## EXERCISE INSTRUCTIONS:
Every line below should come back exactly as written, though the pictures stay out.

## Recorded data:
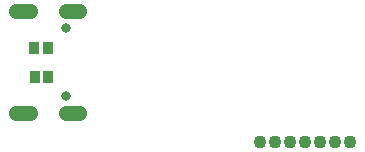
<source format=gbr>
G04 EAGLE Gerber RS-274X export*
G75*
%MOMM*%
%FSLAX34Y34*%
%LPD*%
%INSoldermask Bottom*%
%IPPOS*%
%AMOC8*
5,1,8,0,0,1.08239X$1,22.5*%
G01*
%ADD10C,1.259600*%
%ADD11C,0.801600*%
%ADD12R,0.951600X1.001600*%
%ADD13C,1.101600*%


D10*
X57860Y117500D02*
X69440Y117500D01*
X69440Y31100D02*
X57860Y31100D01*
X27640Y117500D02*
X16060Y117500D01*
X16060Y31100D02*
X27640Y31100D01*
D11*
X58350Y103200D03*
X58350Y45400D03*
D12*
X31588Y86388D03*
X43188Y86388D03*
X43300Y61250D03*
X31700Y61250D03*
D13*
X222850Y6650D03*
X235350Y6650D03*
X248250Y6550D03*
X260950Y6650D03*
X273650Y6750D03*
X286300Y6650D03*
X299100Y6650D03*
M02*

</source>
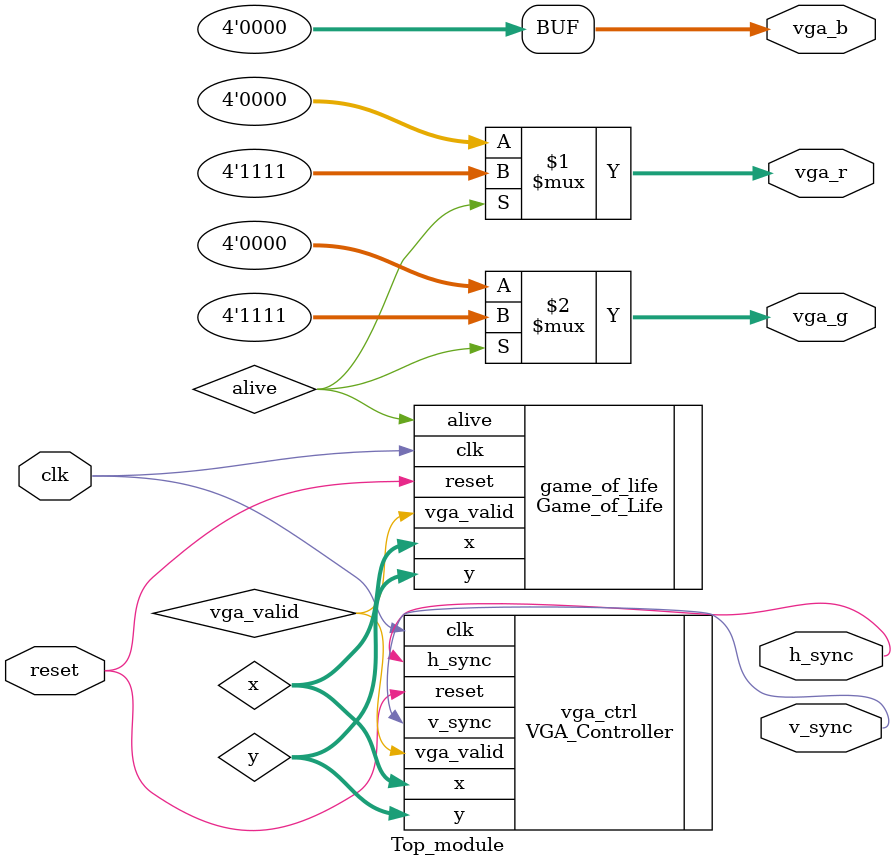
<source format=v>
`timescale 1ns / 1ps


module Top_module (
    input clk,                // 100 MHz clock from the FPGA
    input reset,              // Reset signal
    output h_sync,            // VGA horizontal sync
    output v_sync,            // VGA vertical sync
    output [3:0] vga_r,       // VGA Red signal
    output [3:0] vga_g,       // VGA Green signal
    output [3:0] vga_b        // VGA Blue signal
);

    // Signals for VGA controller and Game of Life module
    wire [9:0] x, y;
    wire vga_valid;
    wire alive;

    // Instantiate the VGA controller
    VGA_Controller vga_ctrl(.clk(clk), .reset(reset), .h_sync(h_sync), .v_sync(v_sync), .x(x), .y(y), .vga_valid(vga_valid));

    // Instantiate the Game of Life module
    Game_of_Life game_of_life(.clk(clk), .reset(reset), .x(x), .y(y), .vga_valid(vga_valid), .alive(alive));

    // Set VGA color based on alive/dead cell
    assign vga_r = alive ? 4'b1111 : 4'b0000;   // Red for alive, off for dead
    assign vga_g = alive ? 4'b1111 : 4'b0000;   // Green off
    assign vga_b = 4'b0000;                     // Blue off

endmodule

</source>
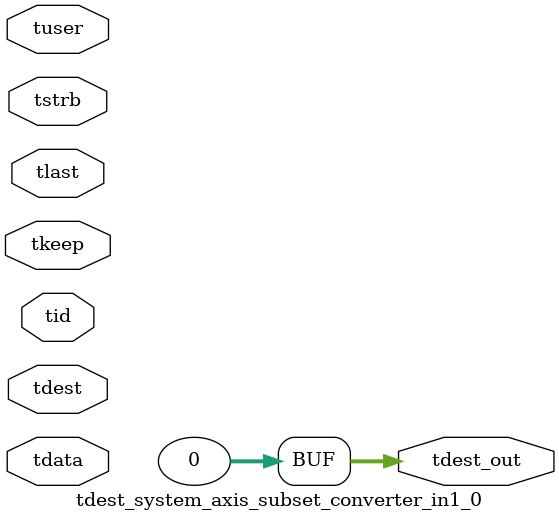
<source format=v>


`timescale 1ps/1ps

module tdest_system_axis_subset_converter_in1_0 #
(
parameter C_S_AXIS_TDATA_WIDTH = 32,
parameter C_S_AXIS_TUSER_WIDTH = 0,
parameter C_S_AXIS_TID_WIDTH   = 0,
parameter C_S_AXIS_TDEST_WIDTH = 0,
parameter C_M_AXIS_TDEST_WIDTH = 32
)
(
input  [(C_S_AXIS_TDATA_WIDTH == 0 ? 1 : C_S_AXIS_TDATA_WIDTH)-1:0     ] tdata,
input  [(C_S_AXIS_TUSER_WIDTH == 0 ? 1 : C_S_AXIS_TUSER_WIDTH)-1:0     ] tuser,
input  [(C_S_AXIS_TID_WIDTH   == 0 ? 1 : C_S_AXIS_TID_WIDTH)-1:0       ] tid,
input  [(C_S_AXIS_TDEST_WIDTH == 0 ? 1 : C_S_AXIS_TDEST_WIDTH)-1:0     ] tdest,
input  [(C_S_AXIS_TDATA_WIDTH/8)-1:0 ] tkeep,
input  [(C_S_AXIS_TDATA_WIDTH/8)-1:0 ] tstrb,
input                                                                    tlast,
output [C_M_AXIS_TDEST_WIDTH-1:0] tdest_out
);

assign tdest_out = {1'b0};

endmodule


</source>
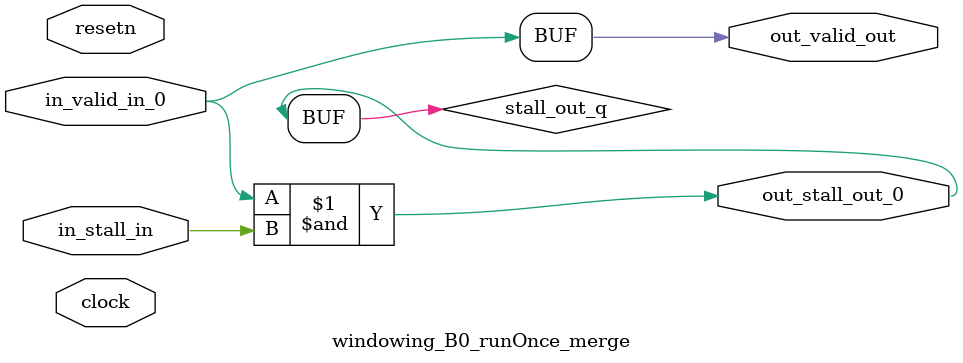
<source format=sv>



(* altera_attribute = "-name AUTO_SHIFT_REGISTER_RECOGNITION OFF; -name MESSAGE_DISABLE 10036; -name MESSAGE_DISABLE 10037; -name MESSAGE_DISABLE 14130; -name MESSAGE_DISABLE 14320; -name MESSAGE_DISABLE 15400; -name MESSAGE_DISABLE 14130; -name MESSAGE_DISABLE 10036; -name MESSAGE_DISABLE 12020; -name MESSAGE_DISABLE 12030; -name MESSAGE_DISABLE 12010; -name MESSAGE_DISABLE 12110; -name MESSAGE_DISABLE 14320; -name MESSAGE_DISABLE 13410; -name MESSAGE_DISABLE 113007; -name MESSAGE_DISABLE 10958" *)
module windowing_B0_runOnce_merge (
    input wire [0:0] in_stall_in,
    input wire [0:0] in_valid_in_0,
    output wire [0:0] out_stall_out_0,
    output wire [0:0] out_valid_out,
    input wire clock,
    input wire resetn
    );

    wire [0:0] stall_out_q;


    // stall_out(LOGICAL,6)
    assign stall_out_q = in_valid_in_0 & in_stall_in;

    // out_stall_out_0(GPOUT,4)
    assign out_stall_out_0 = stall_out_q;

    // out_valid_out(GPOUT,5)
    assign out_valid_out = in_valid_in_0;

endmodule

</source>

## ANSWER TO THE PROBLEM:
<source format=gbr>
G04 EAGLE Gerber RS-274X export*
G75*
%MOMM*%
%FSLAX34Y34*%
%LPD*%
%INSoldermask Bottom*%
%IPPOS*%
%AMOC8*
5,1,8,0,0,1.08239X$1,22.5*%
G01*
%ADD10C,1.259600*%
%ADD11C,0.801600*%
%ADD12R,0.951600X1.001600*%
%ADD13C,1.101600*%


D10*
X57860Y117500D02*
X69440Y117500D01*
X69440Y31100D02*
X57860Y31100D01*
X27640Y117500D02*
X16060Y117500D01*
X16060Y31100D02*
X27640Y31100D01*
D11*
X58350Y103200D03*
X58350Y45400D03*
D12*
X31588Y86388D03*
X43188Y86388D03*
X43300Y61250D03*
X31700Y61250D03*
D13*
X222850Y6650D03*
X235350Y6650D03*
X248250Y6550D03*
X260950Y6650D03*
X273650Y6750D03*
X286300Y6650D03*
X299100Y6650D03*
M02*

</source>
<source format=v>
`timescale 1ns / 1ps


module Top_module (
    input clk,                // 100 MHz clock from the FPGA
    input reset,              // Reset signal
    output h_sync,            // VGA horizontal sync
    output v_sync,            // VGA vertical sync
    output [3:0] vga_r,       // VGA Red signal
    output [3:0] vga_g,       // VGA Green signal
    output [3:0] vga_b        // VGA Blue signal
);

    // Signals for VGA controller and Game of Life module
    wire [9:0] x, y;
    wire vga_valid;
    wire alive;

    // Instantiate the VGA controller
    VGA_Controller vga_ctrl(.clk(clk), .reset(reset), .h_sync(h_sync), .v_sync(v_sync), .x(x), .y(y), .vga_valid(vga_valid));

    // Instantiate the Game of Life module
    Game_of_Life game_of_life(.clk(clk), .reset(reset), .x(x), .y(y), .vga_valid(vga_valid), .alive(alive));

    // Set VGA color based on alive/dead cell
    assign vga_r = alive ? 4'b1111 : 4'b0000;   // Red for alive, off for dead
    assign vga_g = alive ? 4'b1111 : 4'b0000;   // Green off
    assign vga_b = 4'b0000;                     // Blue off

endmodule

</source>
<source format=v>


`timescale 1ps/1ps

module tdest_system_axis_subset_converter_in1_0 #
(
parameter C_S_AXIS_TDATA_WIDTH = 32,
parameter C_S_AXIS_TUSER_WIDTH = 0,
parameter C_S_AXIS_TID_WIDTH   = 0,
parameter C_S_AXIS_TDEST_WIDTH = 0,
parameter C_M_AXIS_TDEST_WIDTH = 32
)
(
input  [(C_S_AXIS_TDATA_WIDTH == 0 ? 1 : C_S_AXIS_TDATA_WIDTH)-1:0     ] tdata,
input  [(C_S_AXIS_TUSER_WIDTH == 0 ? 1 : C_S_AXIS_TUSER_WIDTH)-1:0     ] tuser,
input  [(C_S_AXIS_TID_WIDTH   == 0 ? 1 : C_S_AXIS_TID_WIDTH)-1:0       ] tid,
input  [(C_S_AXIS_TDEST_WIDTH == 0 ? 1 : C_S_AXIS_TDEST_WIDTH)-1:0     ] tdest,
input  [(C_S_AXIS_TDATA_WIDTH/8)-1:0 ] tkeep,
input  [(C_S_AXIS_TDATA_WIDTH/8)-1:0 ] tstrb,
input                                                                    tlast,
output [C_M_AXIS_TDEST_WIDTH-1:0] tdest_out
);

assign tdest_out = {1'b0};

endmodule


</source>
<source format=sv>



(* altera_attribute = "-name AUTO_SHIFT_REGISTER_RECOGNITION OFF; -name MESSAGE_DISABLE 10036; -name MESSAGE_DISABLE 10037; -name MESSAGE_DISABLE 14130; -name MESSAGE_DISABLE 14320; -name MESSAGE_DISABLE 15400; -name MESSAGE_DISABLE 14130; -name MESSAGE_DISABLE 10036; -name MESSAGE_DISABLE 12020; -name MESSAGE_DISABLE 12030; -name MESSAGE_DISABLE 12010; -name MESSAGE_DISABLE 12110; -name MESSAGE_DISABLE 14320; -name MESSAGE_DISABLE 13410; -name MESSAGE_DISABLE 113007; -name MESSAGE_DISABLE 10958" *)
module windowing_B0_runOnce_merge (
    input wire [0:0] in_stall_in,
    input wire [0:0] in_valid_in_0,
    output wire [0:0] out_stall_out_0,
    output wire [0:0] out_valid_out,
    input wire clock,
    input wire resetn
    );

    wire [0:0] stall_out_q;


    // stall_out(LOGICAL,6)
    assign stall_out_q = in_valid_in_0 & in_stall_in;

    // out_stall_out_0(GPOUT,4)
    assign out_stall_out_0 = stall_out_q;

    // out_valid_out(GPOUT,5)
    assign out_valid_out = in_valid_in_0;

endmodule

</source>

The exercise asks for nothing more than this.